*** Opening SOURCE RECORDS ***
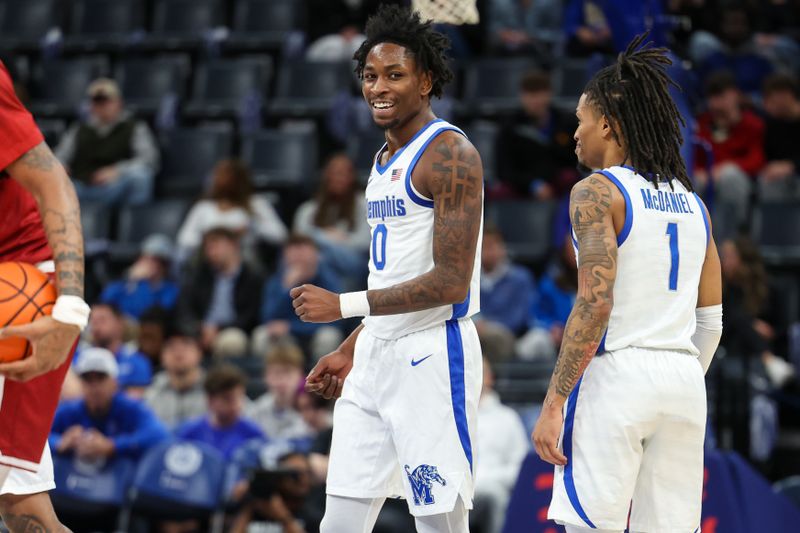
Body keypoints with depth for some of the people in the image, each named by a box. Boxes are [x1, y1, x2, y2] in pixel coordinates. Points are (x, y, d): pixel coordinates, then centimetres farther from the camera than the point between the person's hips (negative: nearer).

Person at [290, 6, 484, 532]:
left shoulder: (450, 154, -13)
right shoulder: (386, 159, 16)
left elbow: (451, 281, -20)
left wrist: (344, 305, -19)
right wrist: (351, 350, 23)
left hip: (433, 355, -9)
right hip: (376, 356, 9)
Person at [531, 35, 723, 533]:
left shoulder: (597, 191, -6)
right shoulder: (691, 201, 16)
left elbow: (594, 305, -16)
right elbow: (711, 318, 17)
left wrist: (554, 403, -15)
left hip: (616, 374, -7)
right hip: (685, 379, 7)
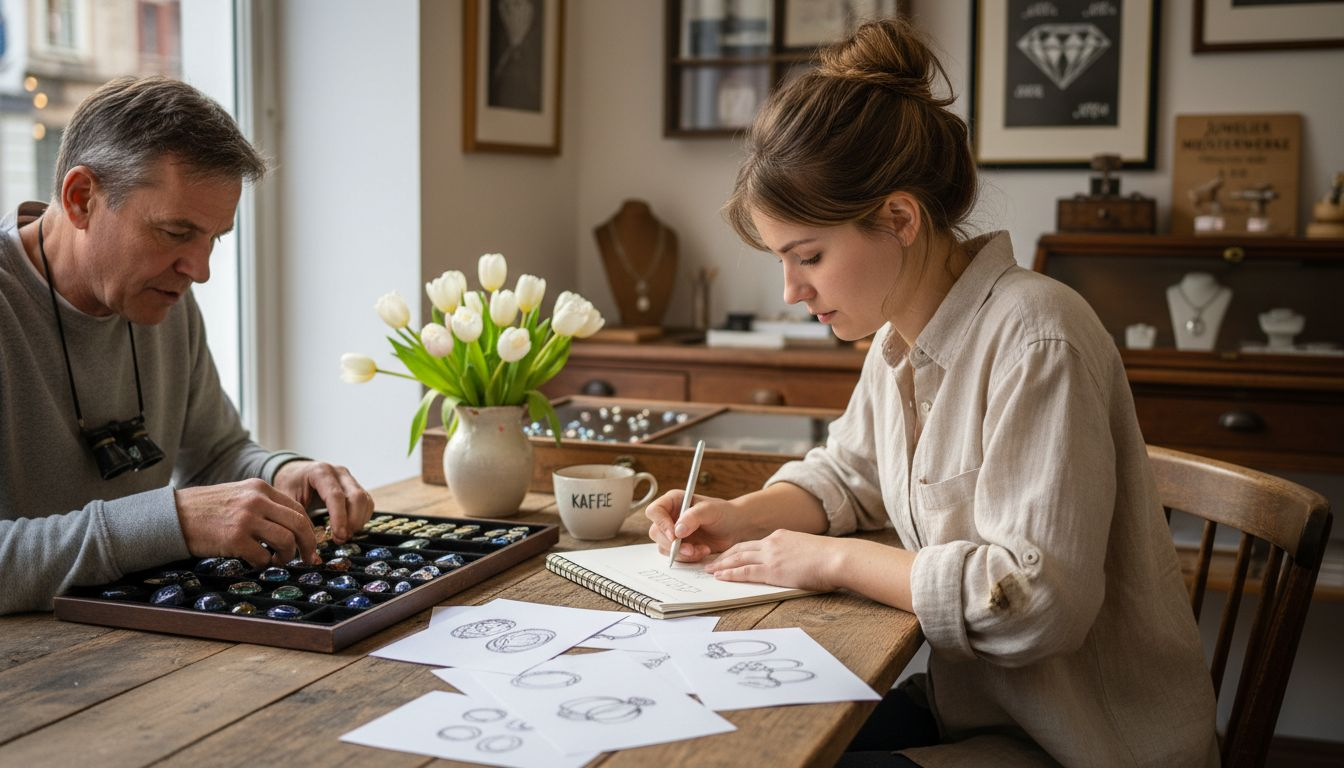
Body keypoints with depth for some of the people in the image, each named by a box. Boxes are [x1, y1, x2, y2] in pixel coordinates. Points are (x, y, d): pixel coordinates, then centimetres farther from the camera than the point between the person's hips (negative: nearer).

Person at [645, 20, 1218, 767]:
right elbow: (846, 472, 21)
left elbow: (1040, 598, -29)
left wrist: (836, 559, -20)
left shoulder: (1033, 338, -25)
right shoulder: (901, 334, 3)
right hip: (972, 703, 8)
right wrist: (742, 515, 1)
*** Closing SOURCE RECORDS ***
TASK GOAL ->
Please rewrite all the lines of these records, replacing "centimetres" with "centimeters" everywhere and keeping everything else the same. Leave the pictures out of your answer.

ANSWER SPACE ->
Body keypoints with depth for some of the people in the image, each named by a box. Boxes are [x1, y1, x2, y2] in pixel coordinates. Points are (x, y, d): pixel coordinates, then centimeters farther from the camera than the point between the person's hips (negative: nearer).

Person at [290, 6, 484, 532]:
left shoulder: (450, 154, -13)
right shoulder: (386, 159, 16)
left elbow: (451, 281, -20)
left wrist: (344, 305, -19)
right wrist: (351, 350, 23)
left hip: (433, 355, -9)
right hip: (376, 356, 9)
Person at [531, 35, 723, 533]:
left shoulder: (597, 191, -6)
right shoulder: (691, 201, 16)
left elbow: (594, 305, -16)
right elbow: (711, 318, 17)
left wrist: (554, 403, -15)
left hip: (616, 374, -7)
right hip: (685, 379, 7)
Body keypoints with depth for some of the people in the image, each named by a box. Boxes are [x1, y1, x2, y2] in pixel coordinates. Points are (x, y, d): pixel coordinates, then centimeters farther from the camera than the point between the person's hips (negative: nearer).

Person at [645, 20, 1218, 767]:
right elbow: (846, 472, 21)
left elbow: (1040, 598, -29)
left wrist: (836, 559, -20)
left shoulder: (1033, 338, -25)
right shoulder: (901, 334, 3)
right hip: (972, 703, 8)
right wrist: (742, 515, 1)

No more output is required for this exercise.